Your assignment: What is the number of lines below that hold "https"? Answer with that number only.
Task inputs: Begin
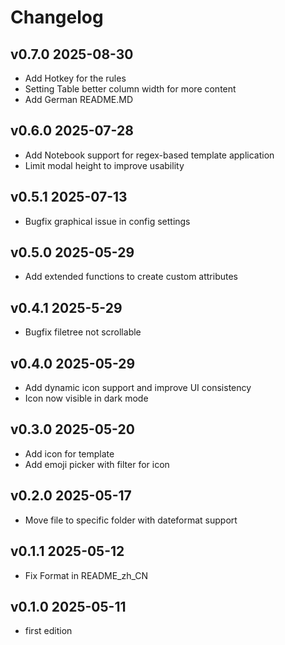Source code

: # Changelog

## v0.7.0 2025-08-30
- Add Hotkey for the rules
- Setting Table better column width for more content
- Add German README.MD

## v0.6.0 2025-07-28
- Add Notebook support for regex-based template application
- Limit modal height to improve usability

## v0.5.1 2025-07-13
- Bugfix graphical issue in config settings

## v0.5.0 2025-05-29
- Add extended functions to create custom attributes

## v0.4.1 2025-5-29
- Bugfix filetree not scrollable

## v0.4.0 2025-05-29
- Add dynamic icon support and improve UI consistency
- Icon now visible in dark mode

## v0.3.0 2025-05-20
- Add icon for template
- Add emoji picker with filter for icon

## v0.2.0 2025-05-17
- Move file to specific folder with dateformat support

## v0.1.1 2025-05-12
- Fix Format in README_zh_CN

## v0.1.0 2025-05-11
- first edition
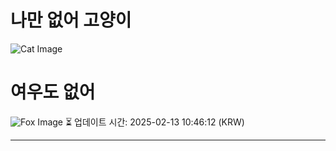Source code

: 
# 나만 없어 고양이

![Cat Image](https://cdn2.thecatapi.com/images/8pb.jpg)

# 여우도 없어
![Fox Image](https://randomfox.ca/images/37.jpg)
⏳ 업데이트 시간: 2025-02-13 10:46:12 (KRW)

---

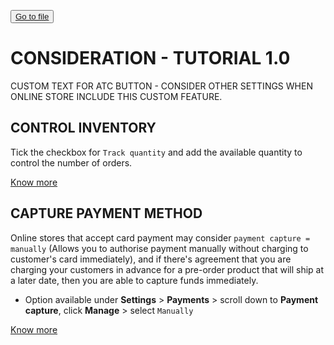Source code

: <button class="d-block d-md-none"> <a class="dropdown-item" href="/e-AIDter/Self-AID_Shopify/find/main"> Go to file </a>          </button>

# CONSIDERATION - TUTORIAL 1.0
CUSTOM TEXT FOR ATC BUTTON - CONSIDER OTHER SETTINGS WHEN ONLINE STORE INCLUDE THIS CUSTOM FEATURE.

## CONTROL INVENTORY

Tick the checkbox for `Track quantity` and add the available quantity to control the number of orders.

[Know more](https://help.shopify.com/en/manual/products/inventory/track_inventory#set-up-inventory-tracking)


## CAPTURE PAYMENT METHOD

Online stores that accept card payment may consider `payment capture = manually` (Allows you to authorise payment manually without charging to customer's card immediately), and if there's agreement that you are charging your customers in advance for a pre-order product that will ship at a later date, then you are able to capture funds immediately.

   - Option available under <b>Settings</b> > <b>Payments</b> > scroll down to <b>Payment capture</b>, click <b>Manage</b> > select `Manually`

[Know more](https://help.shopify.com/en/manual/payments/payment-authorization#set-up-manual-capture-of-credit-card-payments)

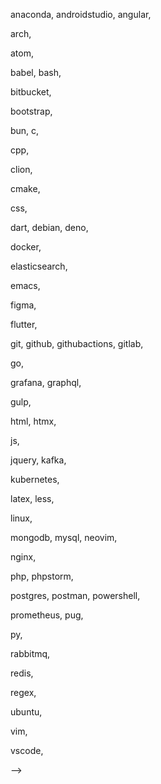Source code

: 
<!--
<!-- ableton, -->
<!-- activitypub, -->
<!-- actix, -->
<!-- adonis, -->
<!-- ae, -->
<!-- aiscript, -->
<!-- alpinejs, -->
anaconda,
androidstudio,
angular,
<!-- ansible, -->
<!-- apollo, -->
<!-- apple, -->
<!-- appwrite, -->
arch,
<!-- arduino, -->
<!-- astro, -->
atom,
<!-- au, -->
<!-- autocad, -->
<!-- aws, -->
<!-- azul, -->
<!-- azure, -->
babel,
bash,
<!-- bevy, -->
bitbucket,
<!-- blender, -->
bootstrap,
<!-- bsd, -->
bun,
c,
<!-- cs, -->
cpp,
<!-- crystal, -->
<!-- cassandra, -->
clion,
<!-- clojure, -->
<!-- cloudflare, -->
cmake,
<!-- codepen, -->
<!-- coffeescript, -->
css,
<!-- cypress, -->
<!-- d3, -->
dart,
debian,
deno,
<!-- devto, -->
<!-- discord, -->
<!-- bots, -->
<!-- discordjs, -->
<!-- django, -->
docker,
<!-- dotnet, -->
<!-- dynamodb, -->
<!-- eclipse, -->
elasticsearch,
<!-- electron, -->
<!-- elixir, -->
<!-- elysia, -->
emacs,
<!-- ember, -->
<!-- emotion, -->
<!-- express, -->
<!-- fastapi, -->
<!-- fediverse, -->
figma,
<!-- firebase, -->
<!-- flask, -->
flutter,
<!-- forth, -->
<!-- fortran, -->
<!-- gamemakerstudio, -->
<!-- gatsby, -->
<!-- gcp, -->
git,
github,
githubactions,
gitlab,
<!-- gmail, -->
<!-- gherkin, -->
go,
<!-- gradle, -->
<!-- godot, -->
grafana,
graphql,
<!-- gtk, -->
gulp,
<!-- haskell, -->
<!-- haxe, -->
<!-- haxeflixel, -->
<!-- heroku, -->
<!-- hibernate, -->
html,
htmx,
<!-- idea, -->
<!-- ai, -->
<!-- instagram, -->
<!-- ipfs, -->
<!-- java, -->
js,
<!-- jenkins, -->
<!-- jest, -->
jquery,
kafka,
<!-- kali, -->
<!-- kotlin, -->
<!-- ktor, -->
kubernetes,
<!-- laravel, -->
latex,
less,
<!-- linkedin, -->
linux,
<!-- lit, -->
<!-- lua, -->
<!-- md, -->
<!-- mastodon, -->
<!-- materialui, -->
<!-- matlab, -->
<!-- maven, -->
<!-- mint, -->
<!-- misskey, -->
mongodb,
mysql,
neovim,
<!-- nestjs, -->
<!-- netlify, -->
<!-- nextjs, -->
nginx,
<!-- nim, -->
<!-- nix, -->
<!-- nodejs, -->
<!-- notion, -->
<!-- npm, -->
<!-- nuxtjs, -->
<!-- obsidian, -->
<!-- ocaml, -->
<!-- octave, -->
<!-- opencv, -->
<!-- openshift, -->
<!-- openstack, -->
<!-- p5js, -->
<!-- perl, -->
<!-- ps, -->
php,
phpstorm,
<!-- pinia, -->
<!-- pkl, -->
<!-- plan9, -->
<!-- planetscale, -->
<!-- pnpm, -->
postgres,
postman,
powershell,
<!-- pr, -->
<!-- prisma, -->
<!-- processing, -->
prometheus,
pug,
<!-- pycharm, -->
py,
<!-- pytorch, -->
<!-- qt, -->
<!-- r, -->
rabbitmq,
<!-- rails, -->
<!-- raspberrypi, -->
<!-- react, -->
<!-- reactivex, -->
<!-- redhat, -->
redis,
<!-- redux, -->
regex,
<!-- remix, -->
<!-- replit, -->
<!-- rider, -->
<!-- robloxstudio, -->
<!-- rocket, -->
<!-- rollupjs, -->
<!-- ros, -->
<!-- ruby, -->
<!-- rust, -->
<!-- sass, -->
<!-- spring, -->
<!-- sqlite, -->
<!-- stackoverflow, -->
<!-- styledcomponents, -->
<!-- sublime, -->
<!-- supabase, -->
<!-- scala, -->
<!-- sklearn, -->
<!-- selenium, -->
<!-- sentry, -->
<!-- sequelize, -->
<!-- sketchup, -->
<!-- solidity, -->
<!-- solidjs, -->
<!-- svelte, -->
<!-- svg, -->
<!-- swift, -->
<!-- symfony, -->
<!-- tailwind, -->
<!-- tauri, -->
<!-- tensorflow, -->
<!-- terraform, -->
<!-- threejs, -->
<!-- twitter, -->
<!-- ts, -->
ubuntu,
<!-- unity, -->
<!-- unreal, -->
<!-- v, -->
<!-- vala, -->
<!-- vercel, -->
vim,
<!-- visualstudio, -->
<!-- vite, -->
<!-- vitest, -->
vscode,
<!-- vscodium, -->
<!-- vue, -->
<!-- vuetify, -->
<!-- wasm, -->
<!-- webflow, -->
<!-- webpack, -->
<!-- webstorm, -->
<!-- windicss, -->
<!-- windows, -->
<!-- wordpress, -->
<!-- workers, -->
<!-- xd, -->
<!-- yarn, -->
<!-- yew, -->
<!-- zig, -->
 -->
Task inputs: End
Solution for this exercise: 4